RISING PROFITABILITY AND HIGH SPREADS
In the first half, banks' profits before tax grew 31 per cent to Rs77 billion. Top five banks hold 51 per cent market share in total assets because of large branch network and huge clienteles. However, in the period under review, the share of the top five banks in total profits plunged to 78 per cent. Eight banks recorded losses as compared to 17 a year ago. This was clearly a sign of improving profitability of banking system. Government securities were the main reason behind banks staying generally liquid. According to an estimate, there are 10,000 bank branches operating in the country.
The FSR said the banks lending strategies in Pakistan are driven by their success in mobilizing low-cost deposits through current and saving accounts that account for 62 per cent of total deposits of 37 banks.
The banking spread (difference in lending and deposit rates) is high in Pakistan. Banks are obviously attracted towards charging high rates of financial intermediation but this single fact stifles the growth of private sector that is in need of capital. On the other hand, net interest margin (difference between interest paid and interest earned) brings the country up in the list of top 70 countries with high spread. Pakistan is ranked 69th among 122 countries, according to the SBP that calculated average NIM of each country by using annual data from 2001 to 2009. The central bank also defended the position that it is low as compared with other countries in the world.
FINANCIAL REGULATIONS AND REFORMS
It is an irony that depositors are given low rate of return despite the fact that they finance 75 per cent of commercial banks assets. Banks have to pay interest on only remunerative deposits that constitute more than half of total deposits of commercial banks. Until June 2011, non-remunerative deposits constitute a quarter of total deposits.
Credit risk is high with bad debts swelling up. High cost of financing discourages private sector to seek bank loans. With the central bank looking at the soft monetary stance, it seems that interest rate will come down further from its current level of 12 per cent, thereby whetting credit appetites of the private sector.
The global financial crisis of 2008 geared up to pin the last nail in the coffin of financial systems of U.S. and EU, but somehow this did not happen. The cost was too high since the governments had to channelize public money as bailout packages to save sagging system from complete collapse.

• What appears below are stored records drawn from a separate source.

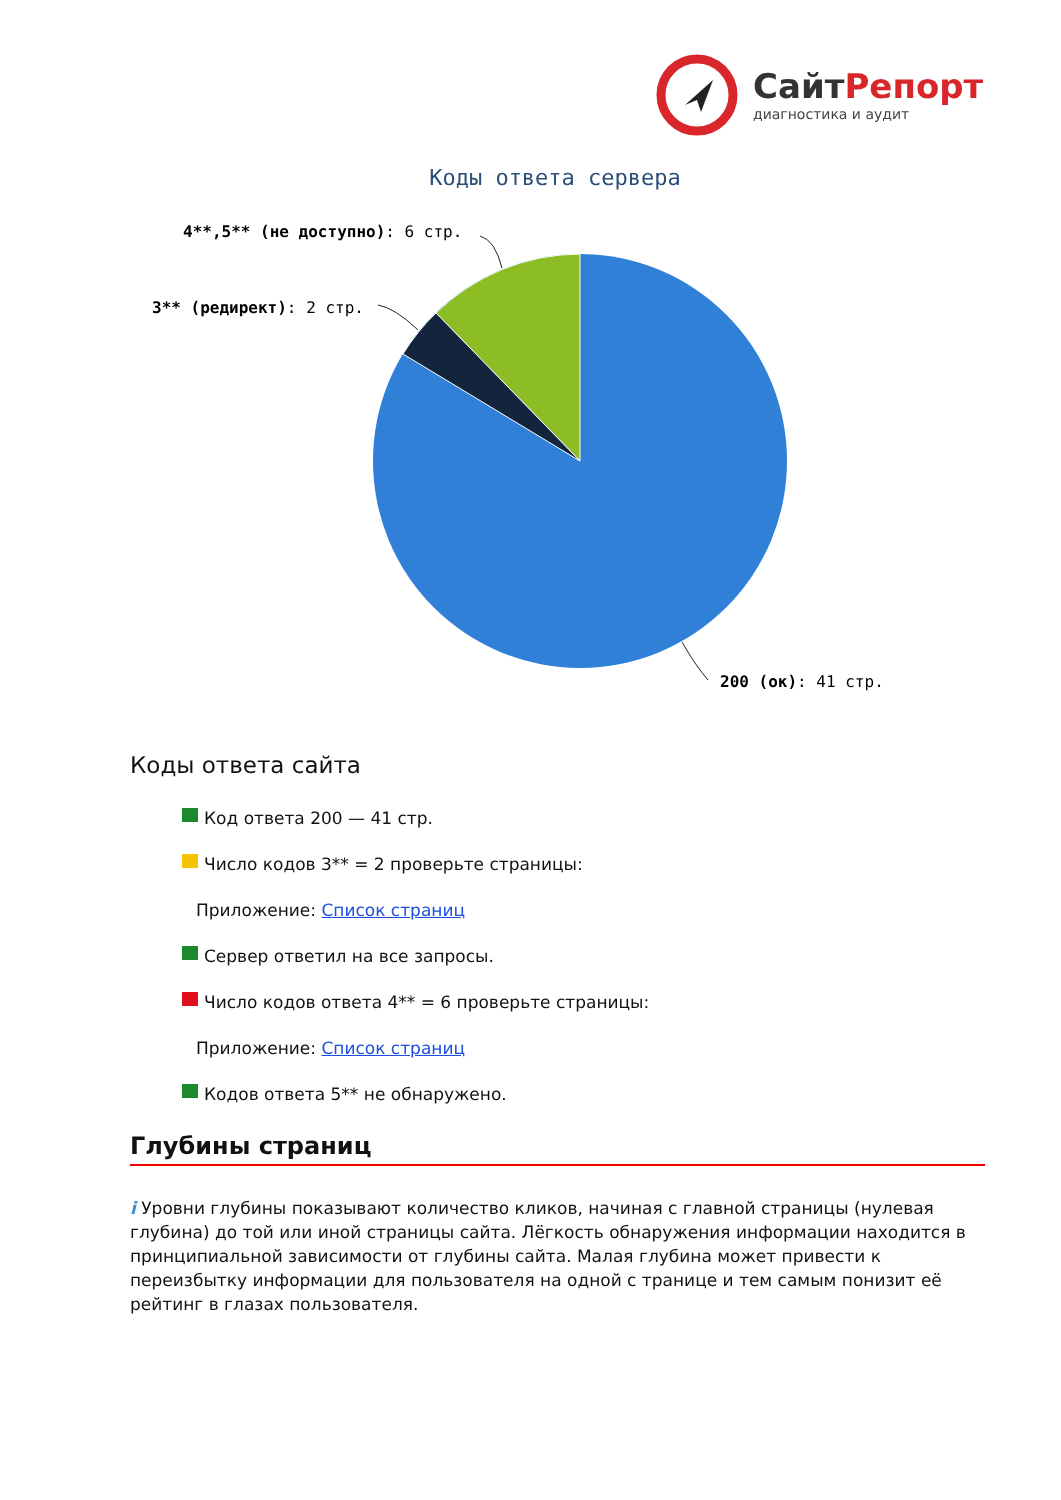Сайт Репорт
диагностика и аудит
Коды ответа сервера
4**,5** (не доступно): 6 стр.
3** (редирект): 2 стр.
200 (ок): 41 стр.
Коды ответа сайта
Код ответа 200 — 41 стр.
Число кодов 3** = 2 проверьте страницы:
Приложение: Список страниц
Сервер ответил на все запросы.
Число кодов ответа 4** = 6 проверьте страницы:
Приложение: Список страниц
Кодов ответа 5** не обнаружено.
Глубины страниц
i Уровни глубины показывают количество кликов, начиная с главной страницы (нулевая глубина) до той или иной страницы сайта. Лёгкость обнаружения информации находится в принципиальной зависимости от глубины сайта. Малая глубина может привести к переизбытку информации для пользователя на одной с транице и тем самым понизит её рейтинг в глазах пользователя.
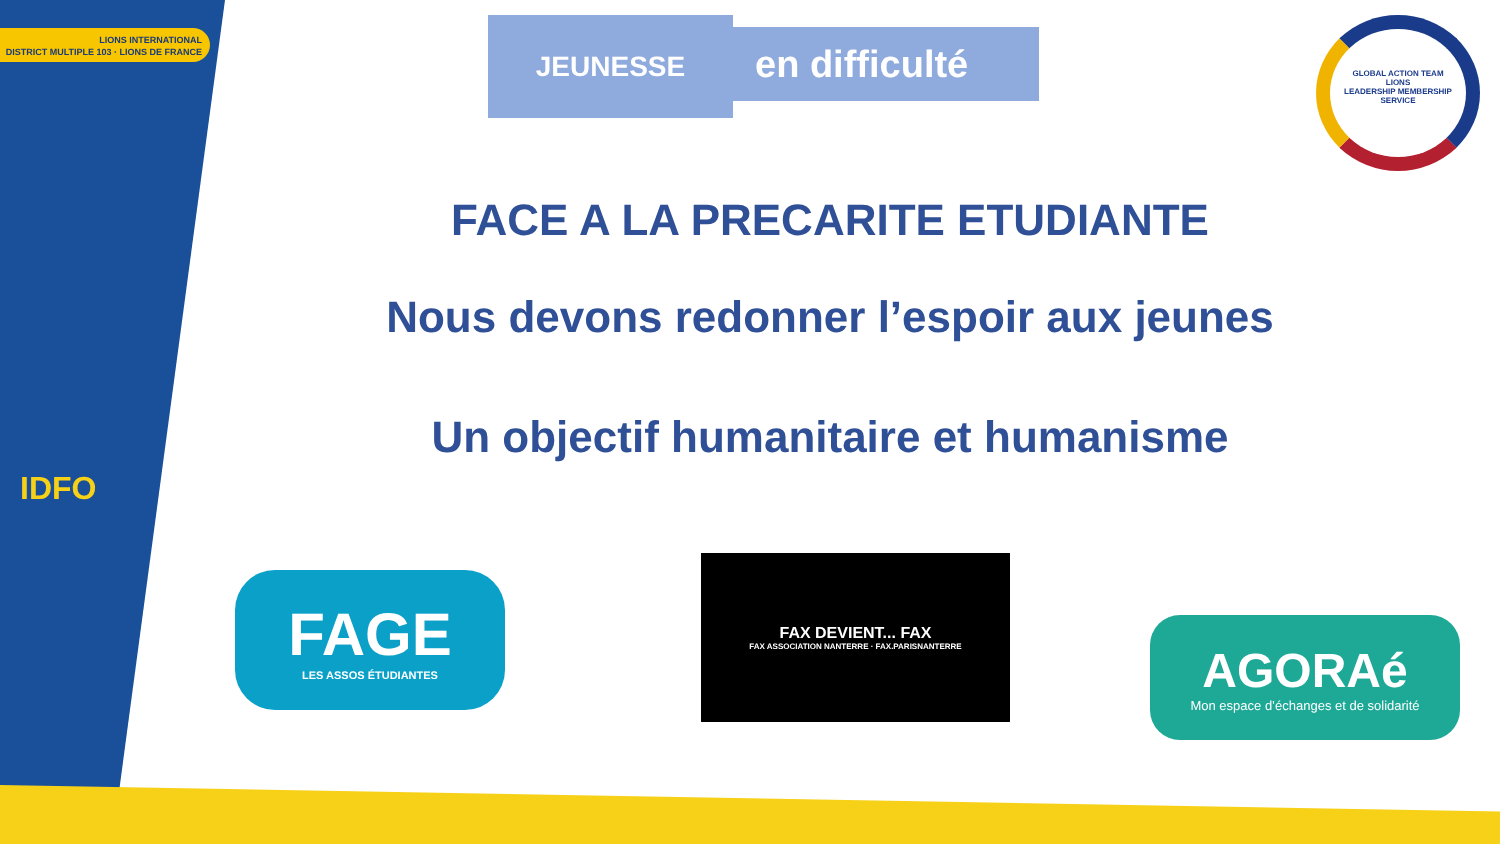LIONS INTERNATIONAL
DISTRICT MULTIPLE 103 · LIONS DE FRANCE
JEUNESSE en difficulté
GLOBAL ACTION TEAM
LIONS
LEADERSHIP MEMBERSHIP SERVICE
FACE A LA PRECARITE ETUDIANTE
Nous devons redonner l’espoir aux jeunes
Un objectif humanitaire et humanisme
IDFO
FAGE
LES ASSOS ÉTUDIANTES
FAX DEVIENT... FAX
FAX ASSOCIATION NANTERRE · FAX.PARISNANTERRE
AGORAé
Mon espace d’échanges et de solidarité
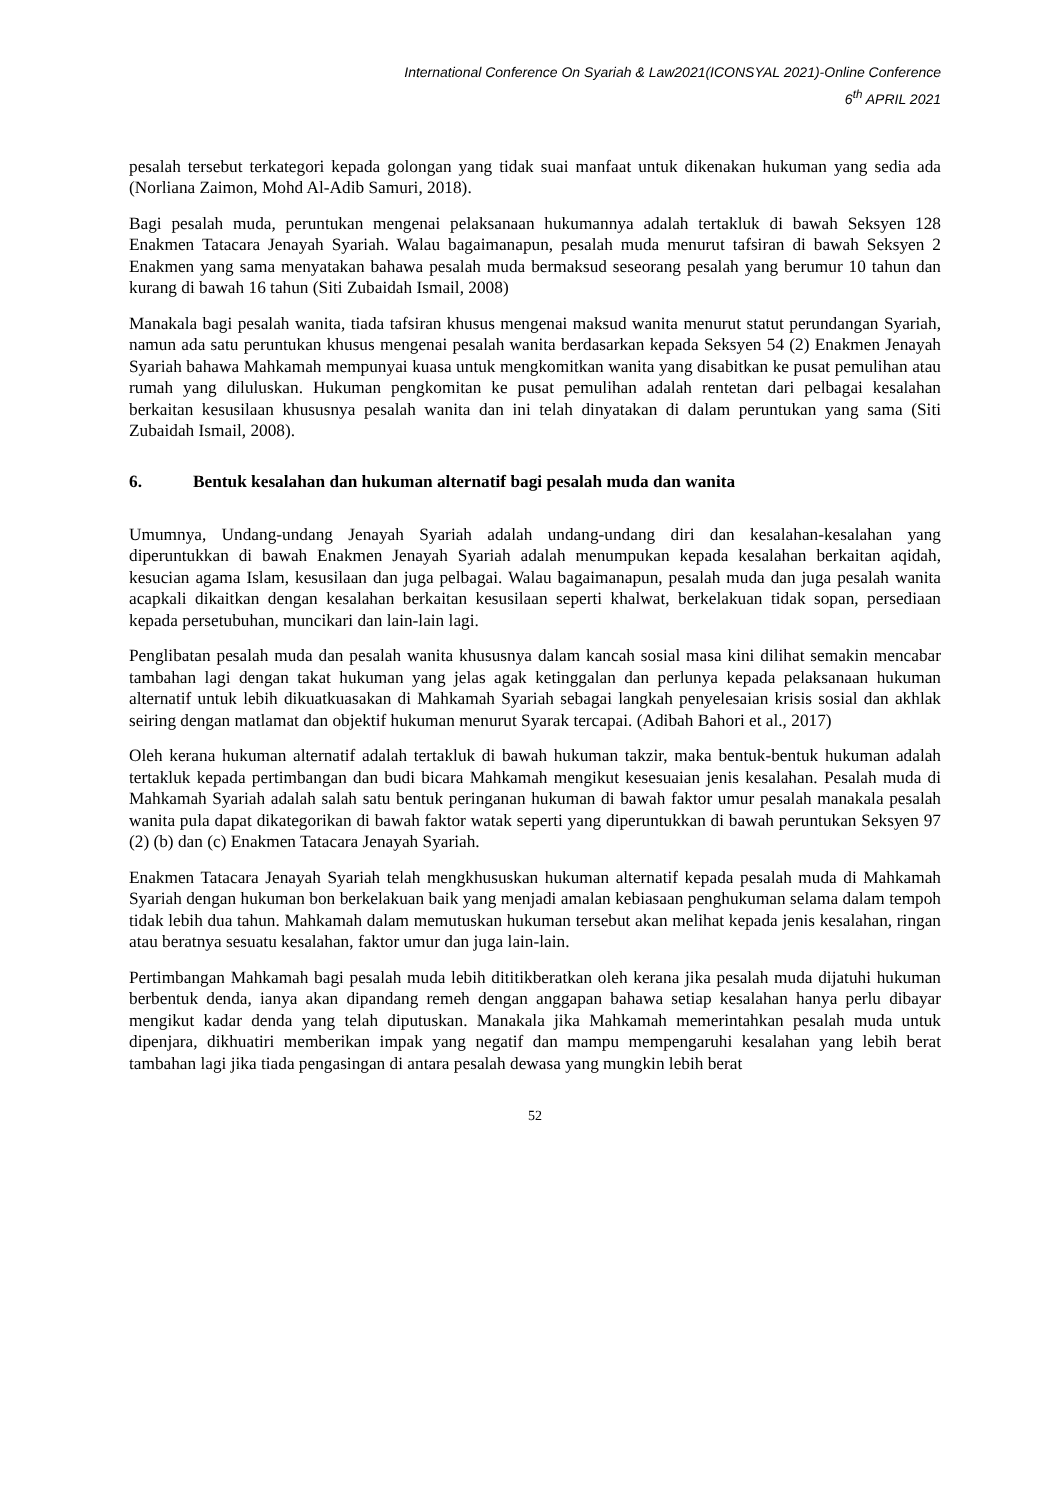International Conference On Syariah & Law2021(ICONSYAL 2021)-Online Conference
6<sup>th</sup> APRIL 2021
pesalah tersebut terkategori kepada golongan yang tidak suai manfaat untuk dikenakan hukuman yang sedia ada (Norliana Zaimon, Mohd Al-Adib Samuri, 2018).
Bagi pesalah muda, peruntukan mengenai pelaksanaan hukumannya adalah tertakluk di bawah Seksyen 128 Enakmen Tatacara Jenayah Syariah. Walau bagaimanapun, pesalah muda menurut tafsiran di bawah Seksyen 2 Enakmen yang sama menyatakan bahawa pesalah muda bermaksud seseorang pesalah yang berumur 10 tahun dan kurang di bawah 16 tahun (Siti Zubaidah Ismail, 2008)
Manakala bagi pesalah wanita, tiada tafsiran khusus mengenai maksud wanita menurut statut perundangan Syariah, namun ada satu peruntukan khusus mengenai pesalah wanita berdasarkan kepada Seksyen 54 (2) Enakmen Jenayah Syariah bahawa Mahkamah mempunyai kuasa untuk mengkomitkan wanita yang disabitkan ke pusat pemulihan atau rumah yang diluluskan. Hukuman pengkomitan ke pusat pemulihan adalah rentetan dari pelbagai kesalahan berkaitan kesusilaan khususnya pesalah wanita dan ini telah dinyatakan di dalam peruntukan yang sama (Siti Zubaidah Ismail, 2008).
6. Bentuk kesalahan dan hukuman alternatif bagi pesalah muda dan wanita
Umumnya, Undang-undang Jenayah Syariah adalah undang-undang diri dan kesalahan-kesalahan yang diperuntukkan di bawah Enakmen Jenayah Syariah adalah menumpukan kepada kesalahan berkaitan aqidah, kesucian agama Islam, kesusilaan dan juga pelbagai. Walau bagaimanapun, pesalah muda dan juga pesalah wanita acapkali dikaitkan dengan kesalahan berkaitan kesusilaan seperti khalwat, berkelakuan tidak sopan, persediaan kepada persetubuhan, muncikari dan lain-lain lagi.
Penglibatan pesalah muda dan pesalah wanita khususnya dalam kancah sosial masa kini dilihat semakin mencabar tambahan lagi dengan takat hukuman yang jelas agak ketinggalan dan perlunya kepada pelaksanaan hukuman alternatif untuk lebih dikuatkuasakan di Mahkamah Syariah sebagai langkah penyelesaian krisis sosial dan akhlak seiring dengan matlamat dan objektif hukuman menurut Syarak tercapai. (Adibah Bahori et al., 2017)
Oleh kerana hukuman alternatif adalah tertakluk di bawah hukuman takzir, maka bentuk-bentuk hukuman adalah tertakluk kepada pertimbangan dan budi bicara Mahkamah mengikut kesesuaian jenis kesalahan. Pesalah muda di Mahkamah Syariah adalah salah satu bentuk peringanan hukuman di bawah faktor umur pesalah manakala pesalah wanita pula dapat dikategorikan di bawah faktor watak seperti yang diperuntukkan di bawah peruntukan Seksyen 97 (2) (b) dan (c) Enakmen Tatacara Jenayah Syariah.
Enakmen Tatacara Jenayah Syariah telah mengkhususkan hukuman alternatif kepada pesalah muda di Mahkamah Syariah dengan hukuman bon berkelakuan baik yang menjadi amalan kebiasaan penghukuman selama dalam tempoh tidak lebih dua tahun. Mahkamah dalam memutuskan hukuman tersebut akan melihat kepada jenis kesalahan, ringan atau beratnya sesuatu kesalahan, faktor umur dan juga lain-lain.
Pertimbangan Mahkamah bagi pesalah muda lebih dititikberatkan oleh kerana jika pesalah muda dijatuhi hukuman berbentuk denda, ianya akan dipandang remeh dengan anggapan bahawa setiap kesalahan hanya perlu dibayar mengikut kadar denda yang telah diputuskan. Manakala jika Mahkamah memerintahkan pesalah muda untuk dipenjara, dikhuatiri memberikan impak yang negatif dan mampu mempengaruhi kesalahan yang lebih berat tambahan lagi jika tiada pengasingan di antara pesalah dewasa yang mungkin lebih berat
52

Experts appreciated the robustness of Pakistan's financial system and its invulnerability to external shocks, saying it was due to the regulatory and policy reforms initiated in early 1990s. However, that does not signify complete immunity of banking system to future shocks and risks.
According to a paper written by former SBP governor, Dr. Ishrat Hussain in November last, there are nine issues to be addressed to overcome the challenges that can be posed to the financial sector of the country. The issues include financial stability, risks of over-regulation, consolidation of regulation and supervision, legal infrastructure, credit rating agencies, minimum capital requirements and capital adequacy, financial inclusion and diversification of assets, products, services and customers, risk management, and capacity building of regulator, according to him.
"Pakistan's regulatory framework has withstood the test of time well since the reforms were implemented. But, as time passes it had to be modified and strengthened to the future challenges in a way that it does not stifle innovation and growth, does not severely raise the cost and access to credit and does not constrain the process of financial inclusion. Nor should it be so rigid that it enables the market players to circumvent the regulations and pursue alternatives that are less desirable," concluded Dr. Hussian who is currently serving director of institute of business administration (IBA).